# Opdracht 1
Neem uit de records letterlijk de regels over vanaf de regel met "phylum: Rhodophyta" tot en met de regel met "state / province: California".

# Geselecteerde tekst

Bij dit Verslag wordt een procesbeschrijving gevoegd inzake de installatie van het alcoholslot en het omkaderingsprogramma.

Ik heb de eer te zijn, Sire, van Uwe Majesteit, de zeer eerbiedige en zeer getrouwe dienaars De Eerste Minister, Y. LETERME De Minister van Justitie, S. DE CLERCK De Staatssecretaris voor Mobiliteit, E. SCHOUPPE Voor de raadpleging van de tabel, zie beeld 26 NOVEMBER 2010. - Koninklijk besluit betreffende de installatie van het alcoholslot en het omkaderingsprogramma ALBERT II, Koning der Belgen, Aan allen die nu zijn en hierna wezen zullen, Onze Groet.

Gelet op de wet betreffende de politie over het wegverkeer, gecoördineerd op 16 maart 1968, artikel 1, eerste lid, artikel 26, vervangen bij de wet van 9 juli 1976, en artikel 61quinquies, § 3, ingevoegd bij de wet van 12 juli 2009;

Gelet op de betrokkenheid van de gewestregeringen;

Gelet op de adviezen van de Inspecteurs van Financiën, gegeven op 6, 8 en 21 september 2010;

Gelet op de akkoordbevinding van de Staatssecretaris voor Begroting, gegeven op 1 oktober 2010;

Gelet op het advies nr. 21/2010 van de Commissie voor de bescherming van de persoonlijke levenssfeer, gegeven op 30 juni 2010;

Gelet op advies nr. 48.644/2/V van de Raad van State, gegeven op 26 augustus 2010, met toepassing van artikel 84, § 1, eerste lid, 1°, van de wetten op de Raad van State, gecoördineerd op 12 januari 1973;

Op de voordracht van de Eerste Minister, de Minister van Justitie en de Staatssecretaris voor Mobiliteit, Hebben Wij besloten en besluiten Wij :

Artikel 1.Dit besluit geldt wanneer de geldigheid van het rijbewijs beperkt is tot het besturen van motorvoertuigen uitgerust met een alcoholslot overeenkomstig artikel 37/1, eerste lid, van de wet betreffende de politie over het wegverkeer, gecoördineerd op 16 maart 1968, hierna « de wet » genoemd, en de veroordeelde bestuurder de voorwaarden van het omkaderingsprogramma overeenkomstig artikel 61quinquies van de wet dient na te leven. Dit besluit legt eveneens de erkenningsvoorwaarden en de taken van de omkaderingsinstellingen en de dienstencentra vast.

# Oefengegevens
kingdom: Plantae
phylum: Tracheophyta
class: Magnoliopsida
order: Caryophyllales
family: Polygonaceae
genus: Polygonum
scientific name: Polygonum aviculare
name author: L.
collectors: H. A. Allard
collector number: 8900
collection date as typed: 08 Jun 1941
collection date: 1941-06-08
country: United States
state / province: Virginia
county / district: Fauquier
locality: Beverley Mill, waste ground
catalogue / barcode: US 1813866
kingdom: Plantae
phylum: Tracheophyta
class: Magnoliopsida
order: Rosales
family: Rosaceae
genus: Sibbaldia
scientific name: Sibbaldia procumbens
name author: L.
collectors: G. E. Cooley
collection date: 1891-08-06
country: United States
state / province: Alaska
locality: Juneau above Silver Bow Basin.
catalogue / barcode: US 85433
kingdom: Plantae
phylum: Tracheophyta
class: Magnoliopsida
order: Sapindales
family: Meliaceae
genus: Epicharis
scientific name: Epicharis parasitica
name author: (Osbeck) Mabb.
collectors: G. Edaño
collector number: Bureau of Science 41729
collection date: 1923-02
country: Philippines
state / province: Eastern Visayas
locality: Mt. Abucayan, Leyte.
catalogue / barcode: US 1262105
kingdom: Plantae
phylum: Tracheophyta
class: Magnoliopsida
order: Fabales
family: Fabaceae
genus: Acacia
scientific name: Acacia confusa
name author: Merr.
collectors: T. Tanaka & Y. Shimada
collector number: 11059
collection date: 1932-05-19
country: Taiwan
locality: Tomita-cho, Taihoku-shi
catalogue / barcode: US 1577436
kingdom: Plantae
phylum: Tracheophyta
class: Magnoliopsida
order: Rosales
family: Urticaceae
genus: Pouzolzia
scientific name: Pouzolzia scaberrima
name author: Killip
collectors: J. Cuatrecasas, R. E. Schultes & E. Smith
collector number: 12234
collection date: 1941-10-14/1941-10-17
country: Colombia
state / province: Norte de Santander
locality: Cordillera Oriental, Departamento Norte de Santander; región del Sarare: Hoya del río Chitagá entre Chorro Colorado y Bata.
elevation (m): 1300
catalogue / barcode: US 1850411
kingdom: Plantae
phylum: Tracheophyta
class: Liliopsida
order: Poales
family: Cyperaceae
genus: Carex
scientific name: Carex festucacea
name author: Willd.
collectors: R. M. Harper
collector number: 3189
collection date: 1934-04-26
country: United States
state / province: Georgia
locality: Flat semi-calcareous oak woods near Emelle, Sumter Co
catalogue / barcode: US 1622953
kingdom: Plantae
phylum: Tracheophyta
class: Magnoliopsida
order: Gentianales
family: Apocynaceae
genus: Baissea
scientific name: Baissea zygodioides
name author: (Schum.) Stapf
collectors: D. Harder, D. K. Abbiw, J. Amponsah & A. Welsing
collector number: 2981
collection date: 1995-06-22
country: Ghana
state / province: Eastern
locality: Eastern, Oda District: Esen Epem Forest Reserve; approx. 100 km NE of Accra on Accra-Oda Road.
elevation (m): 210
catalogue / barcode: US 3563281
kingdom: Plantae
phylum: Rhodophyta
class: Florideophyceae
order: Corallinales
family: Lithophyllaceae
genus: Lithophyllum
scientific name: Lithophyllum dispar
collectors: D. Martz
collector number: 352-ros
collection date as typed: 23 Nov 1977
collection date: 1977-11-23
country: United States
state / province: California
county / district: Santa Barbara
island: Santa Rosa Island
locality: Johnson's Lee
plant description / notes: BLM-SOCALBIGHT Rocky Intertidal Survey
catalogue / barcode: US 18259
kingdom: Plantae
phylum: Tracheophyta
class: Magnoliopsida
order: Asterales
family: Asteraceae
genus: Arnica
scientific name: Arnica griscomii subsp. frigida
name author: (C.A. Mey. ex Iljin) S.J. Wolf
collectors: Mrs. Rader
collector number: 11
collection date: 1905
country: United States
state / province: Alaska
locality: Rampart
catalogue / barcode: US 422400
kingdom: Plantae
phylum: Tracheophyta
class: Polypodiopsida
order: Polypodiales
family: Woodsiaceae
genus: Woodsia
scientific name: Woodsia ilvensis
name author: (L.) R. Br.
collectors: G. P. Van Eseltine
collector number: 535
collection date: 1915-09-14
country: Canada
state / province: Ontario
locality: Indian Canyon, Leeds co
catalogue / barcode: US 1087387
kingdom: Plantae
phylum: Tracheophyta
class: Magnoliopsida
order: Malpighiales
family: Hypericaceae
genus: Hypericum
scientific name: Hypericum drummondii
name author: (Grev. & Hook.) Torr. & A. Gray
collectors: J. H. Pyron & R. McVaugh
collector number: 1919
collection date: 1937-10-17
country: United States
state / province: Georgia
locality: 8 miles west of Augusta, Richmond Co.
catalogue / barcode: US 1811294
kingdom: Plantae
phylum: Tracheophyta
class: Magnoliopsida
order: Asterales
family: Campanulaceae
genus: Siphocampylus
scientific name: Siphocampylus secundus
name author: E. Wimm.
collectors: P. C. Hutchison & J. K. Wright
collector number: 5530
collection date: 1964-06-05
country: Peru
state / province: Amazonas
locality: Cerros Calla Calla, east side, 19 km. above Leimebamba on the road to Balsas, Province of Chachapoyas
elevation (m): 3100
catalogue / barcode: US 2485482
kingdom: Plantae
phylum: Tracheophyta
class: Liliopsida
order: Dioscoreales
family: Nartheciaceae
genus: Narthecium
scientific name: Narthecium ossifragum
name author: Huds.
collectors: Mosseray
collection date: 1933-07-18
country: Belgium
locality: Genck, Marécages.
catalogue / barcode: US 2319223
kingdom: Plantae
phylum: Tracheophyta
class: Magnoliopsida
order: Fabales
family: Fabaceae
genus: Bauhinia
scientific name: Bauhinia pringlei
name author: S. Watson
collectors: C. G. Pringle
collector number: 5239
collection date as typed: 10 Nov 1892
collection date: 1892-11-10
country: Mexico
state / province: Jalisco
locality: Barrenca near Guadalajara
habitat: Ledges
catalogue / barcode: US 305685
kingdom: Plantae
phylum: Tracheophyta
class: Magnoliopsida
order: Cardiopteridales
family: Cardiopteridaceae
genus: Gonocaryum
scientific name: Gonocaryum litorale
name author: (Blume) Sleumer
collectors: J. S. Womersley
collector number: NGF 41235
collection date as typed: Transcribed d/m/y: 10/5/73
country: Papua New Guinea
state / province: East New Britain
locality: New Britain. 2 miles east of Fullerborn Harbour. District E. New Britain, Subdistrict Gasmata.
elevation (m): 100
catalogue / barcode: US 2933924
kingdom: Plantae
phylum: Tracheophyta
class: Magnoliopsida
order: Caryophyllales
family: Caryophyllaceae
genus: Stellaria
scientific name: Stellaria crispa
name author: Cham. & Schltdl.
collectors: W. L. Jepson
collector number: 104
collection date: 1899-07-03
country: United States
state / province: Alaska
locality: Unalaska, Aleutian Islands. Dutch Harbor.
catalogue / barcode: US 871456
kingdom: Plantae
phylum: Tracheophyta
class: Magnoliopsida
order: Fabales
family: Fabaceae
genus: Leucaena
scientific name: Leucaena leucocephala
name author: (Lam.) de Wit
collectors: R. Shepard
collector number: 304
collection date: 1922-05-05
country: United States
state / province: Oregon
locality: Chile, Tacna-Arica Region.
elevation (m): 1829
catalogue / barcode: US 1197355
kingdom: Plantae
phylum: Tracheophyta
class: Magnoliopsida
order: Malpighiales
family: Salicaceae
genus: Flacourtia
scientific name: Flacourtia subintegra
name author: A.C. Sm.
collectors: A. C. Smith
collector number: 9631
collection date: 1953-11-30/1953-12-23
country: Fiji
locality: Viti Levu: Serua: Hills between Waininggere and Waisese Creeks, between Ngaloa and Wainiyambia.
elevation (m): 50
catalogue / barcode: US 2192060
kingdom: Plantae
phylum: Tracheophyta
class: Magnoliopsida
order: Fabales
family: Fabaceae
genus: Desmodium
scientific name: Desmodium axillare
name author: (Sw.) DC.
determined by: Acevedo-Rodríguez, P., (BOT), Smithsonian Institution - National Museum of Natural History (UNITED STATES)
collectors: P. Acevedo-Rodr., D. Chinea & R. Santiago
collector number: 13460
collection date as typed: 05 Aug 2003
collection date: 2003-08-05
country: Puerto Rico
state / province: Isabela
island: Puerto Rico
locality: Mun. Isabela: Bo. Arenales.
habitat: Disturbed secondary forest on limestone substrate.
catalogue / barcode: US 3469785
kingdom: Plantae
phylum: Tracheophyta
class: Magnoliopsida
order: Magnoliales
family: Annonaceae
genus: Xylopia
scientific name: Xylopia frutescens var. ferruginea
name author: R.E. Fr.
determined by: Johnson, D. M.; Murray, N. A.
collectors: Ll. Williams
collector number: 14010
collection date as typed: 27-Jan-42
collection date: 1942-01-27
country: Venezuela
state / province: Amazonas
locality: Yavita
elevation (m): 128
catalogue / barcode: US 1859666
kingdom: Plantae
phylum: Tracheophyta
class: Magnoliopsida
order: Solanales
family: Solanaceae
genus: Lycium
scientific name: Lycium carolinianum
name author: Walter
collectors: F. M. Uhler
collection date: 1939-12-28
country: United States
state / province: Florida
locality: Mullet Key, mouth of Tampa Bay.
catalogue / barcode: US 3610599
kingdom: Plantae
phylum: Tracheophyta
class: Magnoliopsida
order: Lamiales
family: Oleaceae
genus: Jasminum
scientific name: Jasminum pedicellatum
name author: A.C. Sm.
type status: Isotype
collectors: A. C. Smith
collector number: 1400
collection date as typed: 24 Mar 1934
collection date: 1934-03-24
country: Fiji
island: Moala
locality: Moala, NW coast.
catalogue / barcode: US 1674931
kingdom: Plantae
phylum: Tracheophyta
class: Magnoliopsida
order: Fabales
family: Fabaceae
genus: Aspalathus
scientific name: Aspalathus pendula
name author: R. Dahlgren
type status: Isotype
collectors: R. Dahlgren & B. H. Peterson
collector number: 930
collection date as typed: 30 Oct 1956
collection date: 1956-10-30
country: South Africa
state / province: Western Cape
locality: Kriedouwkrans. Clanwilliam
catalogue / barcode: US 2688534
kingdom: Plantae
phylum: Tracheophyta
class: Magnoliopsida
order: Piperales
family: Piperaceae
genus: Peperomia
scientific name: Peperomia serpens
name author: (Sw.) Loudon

# Opdracht 2
Schrijf de tekst over het koninklijk besluit betreffende het alcoholslot verder, aansluitend op de laatste zin.

# Antwoord 1
phylum: Rhodophyta
class: Florideophyceae
order: Corallinales
family: Lithophyllaceae
genus: Lithophyllum
scientific name: Lithophyllum dispar
collectors: D. Martz
collector number: 352-ros
collection date as typed: 23 Nov 1977
collection date: 1977-11-23
country: United States
state / province: California

# Antwoord 2
Art. 2.Kennisgeving door het openbaar ministerie Het openbaar ministerie doet kennisgeving aan de veroordeelde, met daarin de volgende elementen : 1° de identificatie van de veroordeelde;2° de duurtijd van de straf;3° de wettelijke basis voor de veroordeling (artikel 34, § 2, artikel 35 of artikel 36 van de wet);4° de volledige en bijgewerkte lijst van de erkende vestigingen van omkaderingsinstellingen, en de verplichting in hoofde van de veroordeelde bestuurder om bij een van hen naar keuze contact op te nemen;5° de termijn waarover betrokkene beschikt om het alcoholslot te laten installeren;6° de volledige en bijgewerkte lijst van erkende dienstencentra, bevoegd om een alcoholslot in te bouwen;7° het adres en de openingsuren van de griffie waar de veroordeelde bestuurder zijn rijbewijs binnen de aangegeven termijn laat toekomen. Een afschrift van de kennisgeving wordt door het openbaar ministerie verstuurd naar de burgemeester van de gemeente waar de veroordeelde ingeschreven of vermeld is in het bevolkings-, vreemdelingen- of wachtregister en naar de Federale Overheidsdienst Mobiliteit en Vervoer.

Het openbaar ministerie verstuurt samen met de kennisgeving tevens een afschrift naar de veroordeelde, dat deze overhandigt aan de omkaderingsinstelling bij het inleidende begeleidingsgesprek, bedoeld in artikel 5.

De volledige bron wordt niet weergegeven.